It may not seem obvious, at least to some, that questions play an important role in all aspects of your daily work. Questions make us think. They lead to further questions, answers and discoveries. They help us learn about ourselves and others. Questions can also be negative, in and of themselves: How could you make such a mistake? And questions can be very (rhetorically) punishing: What are you, some kind of idiot?
However, I want to talk specifically about the power of a question as a reinforcer for positive performance. In my book “Bringing Out the Best in People: How to Apply the Astonishing Power of Positive Reinforcement,” I mention a question in the context of a manager taking a “celebration walk” through his plant and talking to people who are doing or have done something right that helped the organization. I wrote, “A question that is practically always positively reinforcing is, ‘How did you do that?’ Let the employees teach you something about what they do.”

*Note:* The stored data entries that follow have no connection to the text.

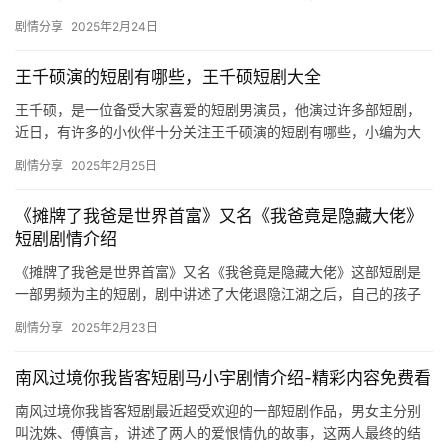
是很好的哦，感兴趣的可以来看看！ 《变成欧皇后我和陆总闪婚
剧情分享
2025年2月24日
了》主…
王千硕演的短剧有哪些，王千硕短剧大全
王千硕，是一位备受大家喜爱的短剧男演员，他演过许多部短剧，
近日，有许多的小伙伴十分关注王千硕演的短剧有哪些，小编为大
家带来了相关的内容介绍，感兴趣的话一定不容错过以下内容哦！
剧情分享
2025年2月25日
王千…
《摊牌了我爸是世界首富》又名《我爸竟是隐藏大佬》
短剧剧情介绍
《摊牌了我爸是世界首富》又名《我爸竟是隐藏大佬》这部短剧是
一部男频为主的短剧，剧中讲述了大佬退隐江湖之后，自己的孩子
逐渐长大，被同班里的人看不起，但有一天，发现了父亲的***，一
剧情分享
2025年2月23日
切…
南风过境你我皆客短剧马小宇剧情介绍-精彩内容免费看
南风过境你我皆客短剧最近超受欢迎的一部短剧作品，男女主分别
叫沈姝、傅慎言，讲述了两人的爱恨情仇的故事，这两人最终的结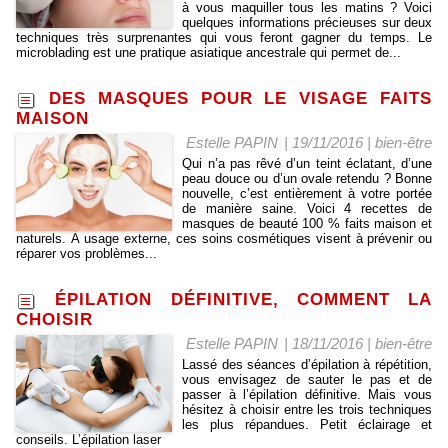
à vous maquiller tous les matins ? Voici
quelques informations précieuses sur deux
techniques très surprenantes qui vous feront gagner du temps. Le
microblading est une pratique asiatique ancestrale qui permet de...
DES MASQUES POUR LE VISAGE FAITS
MAISON
Estelle PAPIN
| 19/11/2016
|
bien-être
Qui n’a pas rêvé d’un teint éclatant, d’une
peau douce ou d’un ovale retendu ? Bonne
nouvelle, c’est entièrement à votre portée
de manière saine. Voici 4 recettes de
masques de beauté 100 % faits maison et
naturels. À usage externe, ces soins cosmétiques visent à prévenir ou
réparer vos problèmes...
ÉPILATION DÉFINITIVE, COMMENT LA
CHOISIR
Estelle PAPIN
| 18/11/2016
|
bien-être
Lassé des séances d’épilation à répétition,
vous envisagez de sauter le pas et de
passer à l’épilation définitive. Mais vous
hésitez à choisir entre les trois techniques
les plus répandues. Petit éclairage et
conseils. L’épilation laser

I stand by that advice when the question is asked about a positive accomplishment, but it’s a question not limited to the workplace. Almost any person who has achieved something would like to be asked, “How did you do that?” And if you ask the question, make sure you really want to know and attend to the answer. Don’t settle for a shrug of the shoulders or an “It was no big deal” answer, because most people don’t really need much persuasion to talk about something they’re proud of. Just answer that response with, “No, I really want to know. How did you do that?”
Most people (even if they require a bit of persuasion) enjoy telling you how they repaired something, solved a problem or met a goal. For your part, all you have to do is listen. You might learn something. The good thing is that the person doing the telling not only feels recognized and valued, but he or she can also relive the experience then and later by telling others that you asked and what his or her answer was. A person who has been asked “How did you do that?” can learn something new in the telling as well. Imagine if you asked your son or daughter how they made an A+ on a test. If they think about it, they would have to answer, “Well, I read the material. I took notes. I did some research. I studied several times before the exam.” Wow, they now know the behaviors that earned the A+ grade, and by rehearsing those behaviors aloud might be more likely to repeat them!
Just think of the many missed opportunities to recognize and reinforce behaviors that have resulted in good, even great things at work and at home. When you look around and observe, and if you want more effort and enthusiasms from others, all you have to do is ask.